WHAT YOU HAVE TO DO = Make an exact copy, from the records below, of the lines from the line containing "hfov_deg: 51.4" to the line containing "focal_35mm: 75", both lines included, excluding pictures.

··· EXCERPTED RECORDS

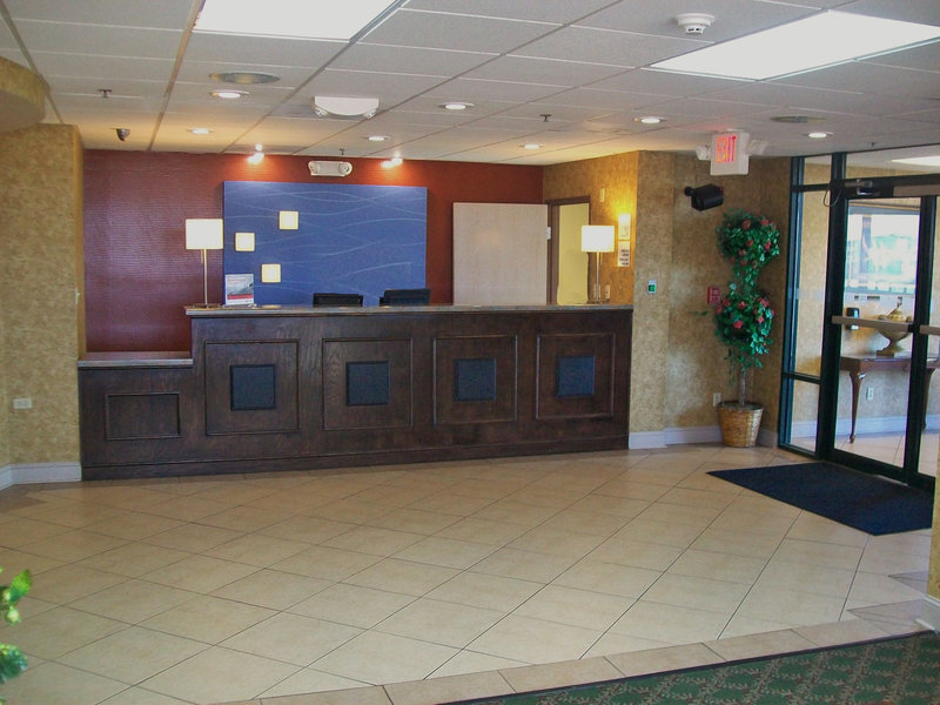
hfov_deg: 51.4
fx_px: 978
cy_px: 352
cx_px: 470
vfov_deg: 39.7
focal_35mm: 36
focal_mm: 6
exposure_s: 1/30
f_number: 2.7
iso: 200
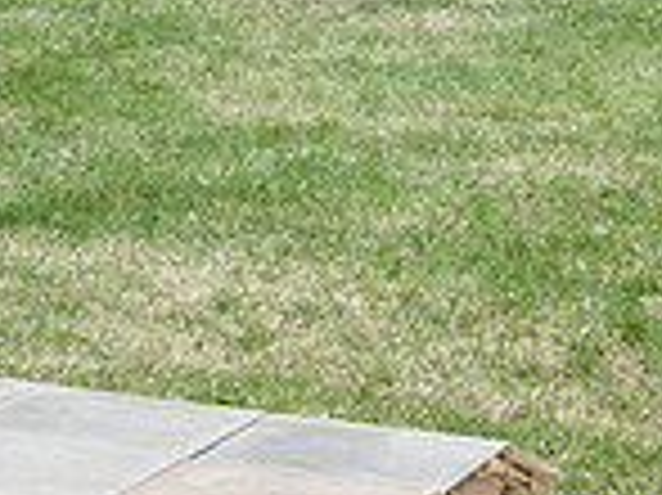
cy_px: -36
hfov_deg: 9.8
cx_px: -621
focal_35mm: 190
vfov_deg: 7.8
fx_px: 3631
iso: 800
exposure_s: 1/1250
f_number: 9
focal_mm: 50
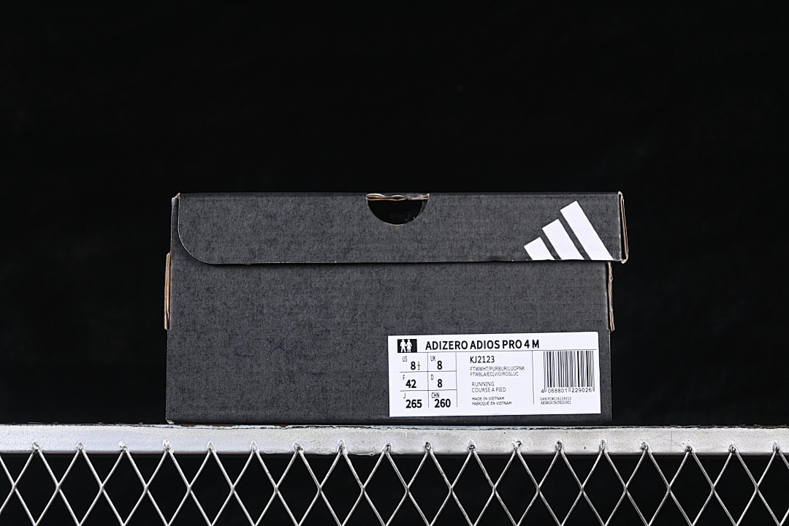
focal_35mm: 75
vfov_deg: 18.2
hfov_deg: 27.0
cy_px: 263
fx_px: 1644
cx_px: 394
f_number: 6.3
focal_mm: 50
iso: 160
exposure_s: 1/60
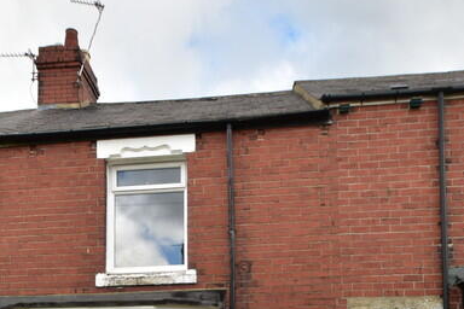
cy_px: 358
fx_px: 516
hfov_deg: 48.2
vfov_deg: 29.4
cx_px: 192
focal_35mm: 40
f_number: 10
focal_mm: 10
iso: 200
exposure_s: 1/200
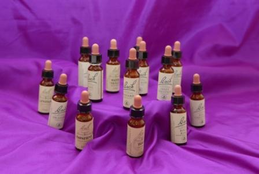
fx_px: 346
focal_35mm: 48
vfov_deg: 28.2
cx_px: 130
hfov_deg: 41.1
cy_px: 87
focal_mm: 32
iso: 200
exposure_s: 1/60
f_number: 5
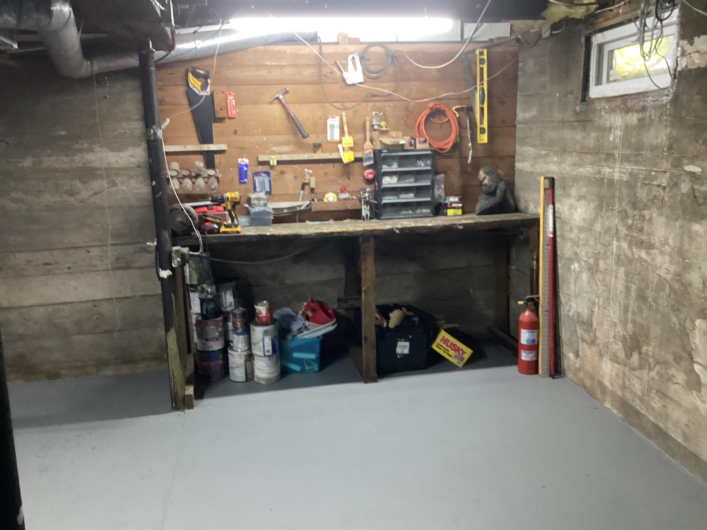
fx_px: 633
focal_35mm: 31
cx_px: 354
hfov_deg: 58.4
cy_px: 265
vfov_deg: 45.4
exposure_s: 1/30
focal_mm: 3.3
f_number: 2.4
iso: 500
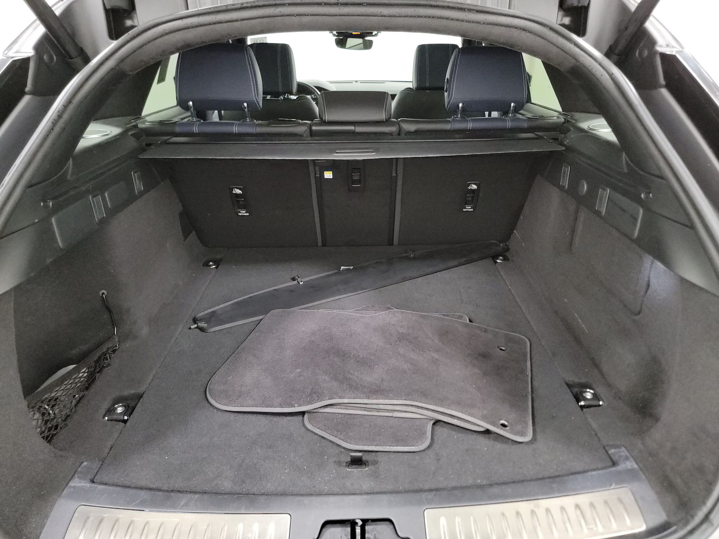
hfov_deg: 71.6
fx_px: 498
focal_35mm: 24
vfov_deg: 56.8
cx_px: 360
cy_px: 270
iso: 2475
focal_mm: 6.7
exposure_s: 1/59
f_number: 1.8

······
··· EXCERPTED RECORDS

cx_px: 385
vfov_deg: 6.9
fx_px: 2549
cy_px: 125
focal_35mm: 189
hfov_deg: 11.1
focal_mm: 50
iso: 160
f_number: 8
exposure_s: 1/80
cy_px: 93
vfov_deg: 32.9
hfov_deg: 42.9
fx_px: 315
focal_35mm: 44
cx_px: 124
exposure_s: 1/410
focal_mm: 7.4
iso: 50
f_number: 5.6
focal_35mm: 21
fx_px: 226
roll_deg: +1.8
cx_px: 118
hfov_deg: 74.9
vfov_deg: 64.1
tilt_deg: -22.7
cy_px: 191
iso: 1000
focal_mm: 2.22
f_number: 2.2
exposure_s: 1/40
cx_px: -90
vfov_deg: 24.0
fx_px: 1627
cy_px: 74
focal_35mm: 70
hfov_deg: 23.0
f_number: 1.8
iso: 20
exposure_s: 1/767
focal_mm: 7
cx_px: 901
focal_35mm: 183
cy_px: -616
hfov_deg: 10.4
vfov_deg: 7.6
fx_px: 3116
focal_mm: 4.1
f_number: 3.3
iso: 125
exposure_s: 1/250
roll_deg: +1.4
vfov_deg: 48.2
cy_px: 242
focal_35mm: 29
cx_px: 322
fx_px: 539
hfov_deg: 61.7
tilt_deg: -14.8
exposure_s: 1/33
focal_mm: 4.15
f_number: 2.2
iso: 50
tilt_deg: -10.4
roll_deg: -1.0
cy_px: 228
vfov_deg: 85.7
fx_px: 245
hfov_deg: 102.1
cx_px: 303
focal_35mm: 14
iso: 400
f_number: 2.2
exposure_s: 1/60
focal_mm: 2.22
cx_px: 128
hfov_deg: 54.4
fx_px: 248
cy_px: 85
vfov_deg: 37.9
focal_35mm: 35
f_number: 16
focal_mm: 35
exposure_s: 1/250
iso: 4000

······
··· EXCERPTED RECORDS

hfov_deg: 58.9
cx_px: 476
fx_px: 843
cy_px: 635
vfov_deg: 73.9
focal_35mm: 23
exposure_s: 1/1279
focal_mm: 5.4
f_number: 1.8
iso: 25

······

RESPONSE TO THIS TASK =
hfov_deg: 51.4
fx_px: 978
cy_px: 352
cx_px: 470
vfov_deg: 39.7
focal_35mm: 36
focal_mm: 6
exposure_s: 1/30
f_number: 2.7
iso: 200
cy_px: -36
hfov_deg: 9.8
cx_px: -621
focal_35mm: 190
vfov_deg: 7.8
fx_px: 3631
iso: 800
exposure_s: 1/1250
f_number: 9
focal_mm: 50
focal_35mm: 75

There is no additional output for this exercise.